Hans se agachó en la orilla y formó un cuenco con sus manos. Solo dio un pequeño sorbo, pero fue suficiente para que la cabeza le empezara a dar vueltas y las risas de las mujeres aumentaran su volumen de forma confusa y estridente, hasta que de repente se apagaron.
Hans parpadeó, pero la imagen del bosque inhóspito en tonos de gris que le mostraron sus ojos no pareció aclararse. Había oscurecido, se encontraba solo y a su alrededor la luz apenas alcanzaba el tupido suelo. Se miró las manos, aturdido e incrédulo al darse cuenta de que estaban salpicadas por cientos de arrugas. «Estas no son mis manos», pensó.

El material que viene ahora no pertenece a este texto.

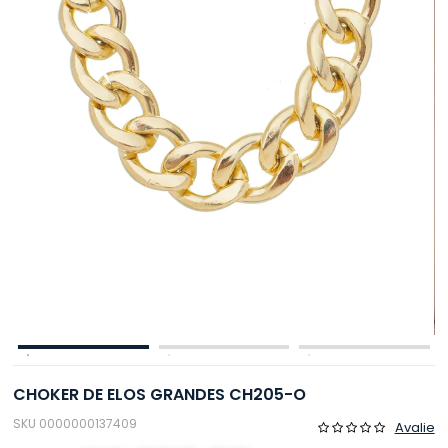
CHOKER DE ELOS GRANDES CH205-O
SKU 0000000137409
Avalie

Hans se giró y con paso tambaleante se adentró de nuevo en el bosque. No notó que su cabello había emblanquecido, ni que las arrugas que cubrían sus manos se repartían también por todo su cuerpo. El hacha quedó en la orilla, olvidada.
Unos días después, su amor lo encontró vagando totalmente desorientado por el bosque. Hans balbuceaba y no reconoció al poderoso mago, pero este se lo llevó a su torre y lo cuidó hasta el fin de sus días (que no tardaron mucho en llegar).